La cosa tiene muchos bemoles por varios motivos. Primero, La Vanguardia demostraba el escasísimo rigor e importancia que los medios de nuestra ciudad aplican a la información sobre la mal llamada música clásica, puesto que en el susodicho concierto no se representaba la celebérrima Novena de Beethoven, sino la también archiconocida (y extraprogramada) Quinta de Mahler. Detalles de rigor periodístico aparte, desde que la Generalitat aprobó el Decreto 112/2010 (sobre el reglamento de espectáculos púbicos y actividades recreativas), en su artículo 53 se estipula que “las personas menores de 16 años tienen prohibida la entrada a las discotecas, salas de fiesta, salas de baile, bares musicales, salas de concierto, cafés concierto y cafés teatro, excepto cuando se realicen actuaciones en directo y vayan acompañadas de progenitores o tutores”. La pareja, por tanto, se acogía a un derecho totalmente vigente.

Pero como todos sabemos, por el Estado donde nos ha tocado vivir, la ley no siempre va de la mano con la educación ni los mínimos criterios de cordura. ¿Los niños deben poder asistir a un concierto de música culta? ¡Faltaría más! Muchísima gente ha iniciado el camino de la melomanía en temprana edad y, seguramente, la mayoría de la peña que nos hemos dedicado a estudiar música podemos citar aquel concierto singular que nos iluminó por primera vez y para siempre (en mi caso, un recital del guitarrista escocés-balear David Russell en el Casal del Metge, hace tantos años que ni me atrevo a escribir el número). Pero todos convendremos que una cosa es permitir –¡o incluso promover!– que un preadolescente acuda a un concierto y la otra es ser tan zoquete como para llevar ahí a un pobre bebé, quien no sólo no podrá retener ningún recuerdo de esta experiencia musical, sino que, con toda previsión, acabará destrozando la del resto del público.

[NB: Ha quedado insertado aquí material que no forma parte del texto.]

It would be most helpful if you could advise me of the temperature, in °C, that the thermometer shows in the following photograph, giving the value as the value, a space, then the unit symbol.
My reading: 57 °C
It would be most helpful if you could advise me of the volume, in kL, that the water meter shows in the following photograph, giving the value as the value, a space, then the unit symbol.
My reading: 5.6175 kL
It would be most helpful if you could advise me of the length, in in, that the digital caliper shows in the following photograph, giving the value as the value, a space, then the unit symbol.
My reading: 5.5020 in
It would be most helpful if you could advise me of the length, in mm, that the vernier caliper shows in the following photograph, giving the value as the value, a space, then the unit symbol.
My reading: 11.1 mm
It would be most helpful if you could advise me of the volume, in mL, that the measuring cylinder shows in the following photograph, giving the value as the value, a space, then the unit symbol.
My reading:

De hecho, el incidente denota dos signos de nuestro tiempo. Primero, la zafiedad de quien se otorga el derecho de hacer lo que le plazca –incluido molestar a la alteridad– por el simple hecho de haber desembolsado un poco de pasta. En segundo término, la barbaridad de ir a concierto con un bebé implica un desconocimiento absoluto de la gracia de un evento musical como éste. De hecho, los melómanos de la ciudad ya estamos suficientemente acostumbrados a la oceánica grosería de los espectadores barceloneses, que tienen el récord mundial de toses por minuto y que son auténticos especialistas a la hora de abrir el envoltorio de un caramelito justo cuando la orquestra apiana, por no citar otro intruso habitual que nunca falta en toda velada orquestal; el teléfono móvil, sempiterno invitado de piedra de nuestras salas y autor de destrozos sonoros que deberían enviarse directamente al Tribunal Europeo de Derechos Humanos.

La barbaridad de ir a concierto con un bebé implica un desconocimiento absoluto de la gracia de un evento musical como éste

Pero llevar a un bebé a escuchar la Quinta de Mahler, por mucho que sus padres hayan pagado una entrada de más de cien pepinos a tal efecto, o aunque sea porque les hace gracia escuchar de nuevo el Adagietto con su primogénito, resulta digno de colleja. De hecho, los acomodadores del Liceu no deberían haber enviado a estos dos cum laude hacia un palco alternativo, sino haber procedido directamente a su detención (¡para obligarles a volver al cole!) y derivar a este pobre vástago a los servicios sociales para que puedan salvarlo, pobrecito mío o pobrecita mía, de una educación ciertamente limitada.